TAREFA A> Por favor, organize em lista numerada as linhas das entradas, desde o início delas até a linha que contém "Supports a Healthy Pregnancy", inclusive. Deixe de fora as linhas em branco e as imagens.

Em situações excepcionais, a fase de negociações preliminares extrapola a mera análise de viabilidade do negócio, eis que avança ao ponto de gerar convicções relevantes, diante do comportamento adotado por uma das partes. Ademais, nestas hipóteses não se trata de uma frustração simplista, que não enseja consequências, mas sim de um prejuízo devidamente demonstrado.
Cumpre ressaltar, entretanto, que as negociações preliminares diferem da proposta e aceitação, principalmente no que diz respeito às consequências, eis que estas últimas se tratam de declarações de vontade, isto é, são compostas por uma natureza vinculativa.
O Superior Tribunal de Justiça, no julgamento do REsp 1.051.065/AM9, reforça o entendimento acerca do dever de reparação dos danos provocados pelo rompimento da expectativa gerada na fase de pré-contratual.

EXTRATOS DE DADOS>
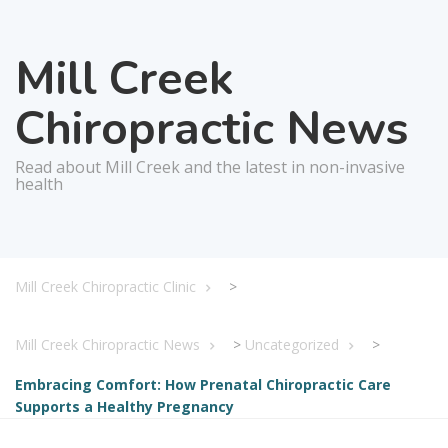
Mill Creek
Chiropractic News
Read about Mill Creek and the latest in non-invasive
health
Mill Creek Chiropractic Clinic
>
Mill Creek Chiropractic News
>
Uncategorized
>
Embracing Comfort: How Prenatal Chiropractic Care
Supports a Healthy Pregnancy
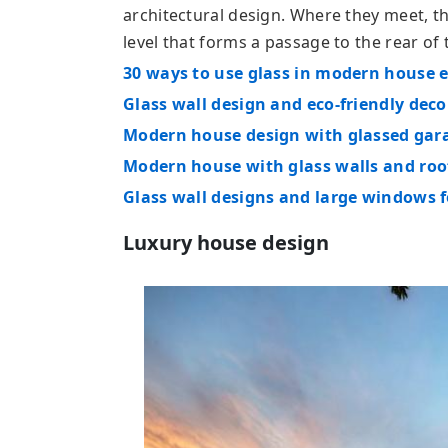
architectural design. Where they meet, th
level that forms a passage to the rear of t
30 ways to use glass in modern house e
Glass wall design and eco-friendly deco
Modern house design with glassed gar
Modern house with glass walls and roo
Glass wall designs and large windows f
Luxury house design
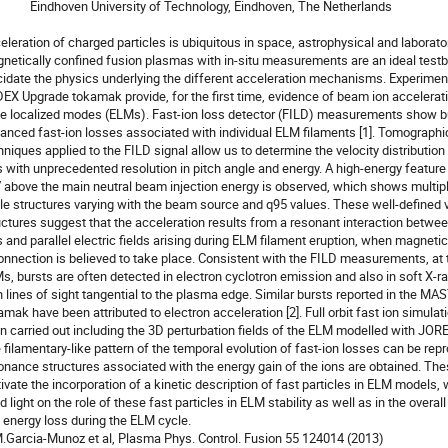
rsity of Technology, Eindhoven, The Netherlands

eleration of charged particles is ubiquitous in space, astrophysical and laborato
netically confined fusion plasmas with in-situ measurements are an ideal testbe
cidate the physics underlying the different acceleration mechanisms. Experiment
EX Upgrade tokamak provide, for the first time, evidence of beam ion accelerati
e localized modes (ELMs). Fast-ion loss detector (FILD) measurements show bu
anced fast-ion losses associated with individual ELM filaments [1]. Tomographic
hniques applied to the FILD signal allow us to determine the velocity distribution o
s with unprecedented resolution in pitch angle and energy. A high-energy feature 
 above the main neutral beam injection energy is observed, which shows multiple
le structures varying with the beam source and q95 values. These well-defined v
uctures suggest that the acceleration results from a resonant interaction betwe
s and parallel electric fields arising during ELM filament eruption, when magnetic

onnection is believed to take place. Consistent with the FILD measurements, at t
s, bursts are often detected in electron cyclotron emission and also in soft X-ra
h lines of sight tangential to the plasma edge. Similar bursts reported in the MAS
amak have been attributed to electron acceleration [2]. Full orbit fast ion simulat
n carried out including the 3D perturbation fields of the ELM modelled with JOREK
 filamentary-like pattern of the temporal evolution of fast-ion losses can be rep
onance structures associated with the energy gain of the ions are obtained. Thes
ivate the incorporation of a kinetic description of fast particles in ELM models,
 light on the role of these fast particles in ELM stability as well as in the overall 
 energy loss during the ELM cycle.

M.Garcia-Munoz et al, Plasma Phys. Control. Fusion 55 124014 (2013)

TAREFA B> Liste, na ordem da primeira ocorrência e sem repetir, todas as palavras do trecho sobre negociações preliminares terminadas em "-ção" ou "-ções".

RESULTADO DO EXERCÍCIO A>
1. Mill Creek
2. Chiropractic News
3. Read about Mill Creek and the latest in non-invasive
4. health
5. Mill Creek Chiropractic Clinic
6. >
7. Mill Creek Chiropractic News
8. >
9. Uncategorized
10. >
11. Embracing Comfort: How Prenatal Chiropractic Care
12. Supports a Healthy Pregnancy

RESULTADO DO EXERCÍCIO B> situações, negociações, convicções, frustração, aceitação, declarações, reparação